Your primary concern when accepting credit cards should be to ensure that the card presented for payment is valid and the customer is its authorized user. This is more easily done in face-to-face transactions where, if in doubt, you can simply ask your customer for her driver’s license to make sure that she really is who she claims to be. This is the reason brick-and-mortar businesses typically suffer from much lower fraud rates than their counterparts accepting payments online or over the phone.
This is also the reason the credit card companies have designed various tools and services specifically for validating card and cardholder information in non-face-to-face types of transactions. One of these tools is Visa’s Card Verification Value 2 (CVV2), which I will review in this post.
What Is CVV2?
Card Verification Value 2 (CVV2) is a three-digit security code imprinted on the signature panel, or in a white box immediately to the right of it, on the back of all valid Visa cards to help verify that a customer is in possession of a genuine card at the time an order is placed.
How to Use CVV2?
When processing a card-not-present Visa payment, you should:
- Ask your customers for the last three numbers on or to the right of the signature panel on the back of their cards.
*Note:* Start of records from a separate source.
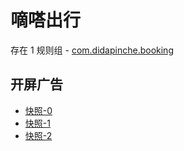 # 嘀嗒出行

存在 1 规则组 - [com.didapinche.booking](/src/apps/com.didapinche.booking.ts)

## 开屏广告

- [快照-0](https://gkd-kit.gitee.io/import/13051862)
- [快照-1](https://gkd-kit.gitee.io/import/13051805)
- [快照-2](https://gkd-kit.gitee.io/import/13051792)
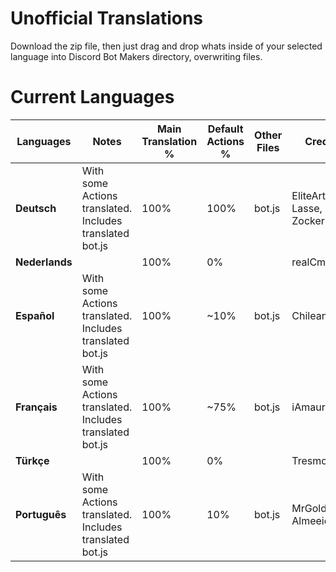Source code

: Unofficial Translations
=

Download the zip file, then just drag and drop whats inside of your selected language into Discord Bot Makers directory, overwriting files.

Current Languages
==

| Languages | Notes | Main Translation % | Default Actions % | Other Files | Credits |
|---|---|---|---|---|---|
| **Deutsch** | With some Actions translated. Includes translated bot.js | 100% | 100% | bot.js | EliteArtz, Lasse, ZockerNico |
| **Nederlands** | | 100% | 0% | | realCmdData | 
| **Español** | With some Actions translated. Includes translated bot.js | 100% | ~10% | bot.js	| ChileanS |
| **Français** | With some Actions translated. Includes translated bot.js | 100%	| ~75% | bot.js | iAmaury |
| **Türkçe** | | 100% | 0% | | Tresmos |
| **Português** | With some Actions translated. Includes translated bot.js | 100% | 10% | bot.js | MrGold, Almeeida |

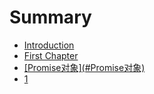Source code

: # Summary

* [Introduction](README.md)
* [First Chapter](chapter1.md)
* [\[Promise对象\]\(\#Promise对象\)](promisedui-8c615d282329.md)
* [1](#1)



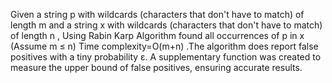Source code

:  Given a string p  with wildcards (characters that don't have to match)  of length m and a string x with wildcards (characters that don't have to match) of length n , Using Rabin Karp Algorithm found all occurrences of p in x (Assume m ≤ n) Time complexity=O(m+n) .The algorithm does report false positives with a tiny probability ε. A supplementary function was created to measure the upper bound of false positives, ensuring accurate results.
Avoid asking for the “CVV2” number, as the customer may not know what it refers to.
- If your customer provides the CVV2 code, send this information, along with all other transaction data (that is 16-digit account number, card expiration date, cardholder name and address, etc.) for authorization approval.
- Additionally, include one of the following CVV2 indicators, whether or not you are including a CVV2 code in your authorization request:
CVV2 Presence in Authorization Request
You have not included CVV2
You have included CVV2
Customer has stated CVV2 is illegible
Customer has stated CVV2 is not on the card
- After obtaining an authorization approval, examine the CVV2 response code and take action based on all transaction characteristics.
Response Code Recommended Action M — Match Proceed with the transaction (provided no other transaction characteristics raise suspicions). N — No Match* This response code should be seen as a sign of possible fraud. Hold the order for further verification and examine all other potentially suspicious transaction characteristics. P — Not Processed This response indicates a technical problem or the request did not provide all the information needed to validate the CVV2 code. Resubmit your authorization request. S — CVV2 should be on the card Follow up with your customer and make sure that she checked the correct location for CVV2 (see above). U — The issuer does not participate in CVV2 Examine all available information and decide whether to complete the transaction or investigate further.
*If the authorization request is approved, but the CVV2 response is a “No Match,” the merchant is protected against fraud chargebacks.
Do Not Store CVV2
Visa prohibits the storage of CVV2 codes as a part of the order information or customer account data. The security code can only be used during the authorization process and removed from any files or storage devices once a response is received. MasterCard, Discover and American Express also prohibit the storage of their security codes.